# Print with Glow in the dark pigment



## maccaronia (Apr 2, 2016)

Hi To All,

I am newbee and amateur within tshirt printing issues. I am planning to open a small workshop with my wife to get more hobby and also small pocket money too..

I have a question for printing with glow in the dark pigment..I purchased just pigment for my other decorative business but I read it can be printed on textile too (tshirts-shirts-sweatshirts-hat etc) I currently moved to southern side of Turkey...

Can you inform me for the best resulted and most economic TIPS on that?
What would be the best way to transfer pigments onto textile ? 
What type of carrier/laquer used for best results (designing-washing-printing etc)

Thanks in advance to all who gimme hand about that..

Br
John


----------



## JeridHill (Feb 8, 2006)

If your pigment is in powder form, then you would want to mix it with a white plastisol base and screen print it.


----------



## maccaronia (Apr 2, 2016)

JeridHill said:


> If your pigment is in powder form, then you would want to mix it with a white plastisol base and screen print it.


Hi JeridHill,

Thanks for quick reply indeed..Yes we have 55-60 microns of powder glowing pigment in our hand..What type / brand of white plastisol and what ratios should be fine for best glowing than printing it at silkscreen?.any best mesh size we can buy silk that you can advise..
Thanks 
John


----------



## JeridHill (Feb 8, 2006)

Actually, it's been a while since I used it and now that I think about it, I may have given you wrong information. You want it to reflect off the white. For best effects, you would want to print the white layer first, then take a clear plastisol base and mix the powder in and print that on top of the white.

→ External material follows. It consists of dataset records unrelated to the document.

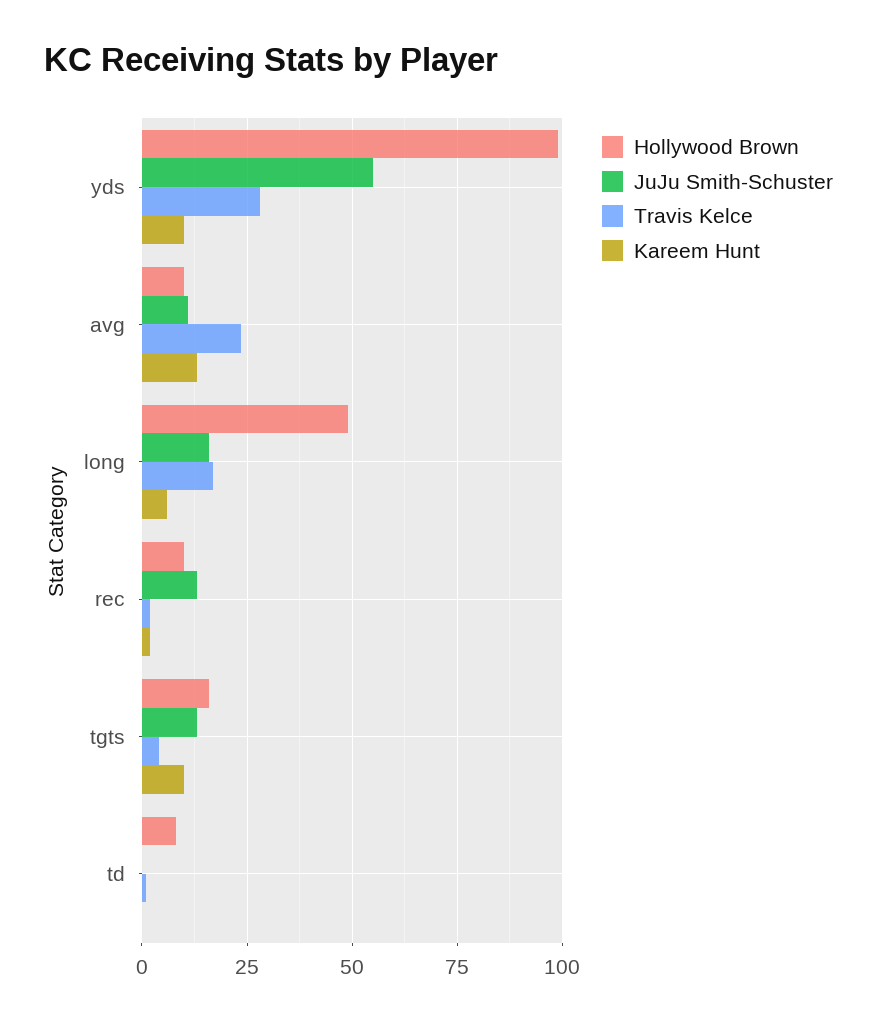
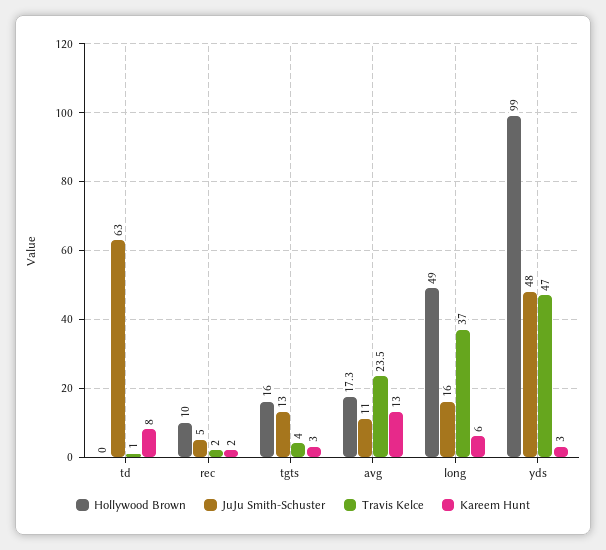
JuJu Smith-Schuster, yds: 55 -> 48
Travis Kelce, yds: 27.5 -> 47
Kareem Hunt, yds: 10 -> 3
Hollywood Brown, avg: 10 -> 17.3
Travis Kelce, long: 17.5 -> 37
JuJu Smith-Schuster, rec: 12.5 -> 5
Kareem Hunt, tgts: 10 -> 3
Hollywood Brown, td: 7.5 -> 0
JuJu Smith-Schuster, td: 0 -> 63
Kareem Hunt, td: 0 -> 8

If you mix it in the white, then you would have to use quite a bit more and since it's mixed, it won't glow as well.

For the the mesh, as long as the image isn't really high in detail or halftoned, you could use a 55 mesh to get a good layer of the glow in the dark ink, other than that, a 110 should work. No brand suggestion really, I'd just get something to experiment with, most will be about the same.


----------



## maccaronia (Apr 2, 2016)

Yes I actually think of printing big letter names -skull-silhouettes etc. One thing makes me wonder what you wrote as mixing with white should weaken the glow effect.....On the other hand is there any plastisol which made of completely transparent like water ? I mean fisrt layer should be white and second one just with powder mixed transparent layer...is there seem any problem you see according to your experiences?


----------



## JeridHill (Feb 8, 2006)

If you mix the powder into white, you are covering the powder. You will want it to sit on top so it can reflect off the white background. There are clear inks, that's what I was talking about when I said a clear base. The base is ink with no pigments. It won't be clear when you get it, but it will be a very watered down milk look. But when you print it, it will go on clear.


----------



## maccaronia (Apr 2, 2016)

Oh I got that..
Thanks a lot and I will reply asap when ı had chance to fix that my friend..
BR.
John


----------



## maccaronia (Apr 2, 2016)

Oh I got that..
Thanks a lot and I will reply asap when ı had chance to fix that my friend..
BR.
John


----------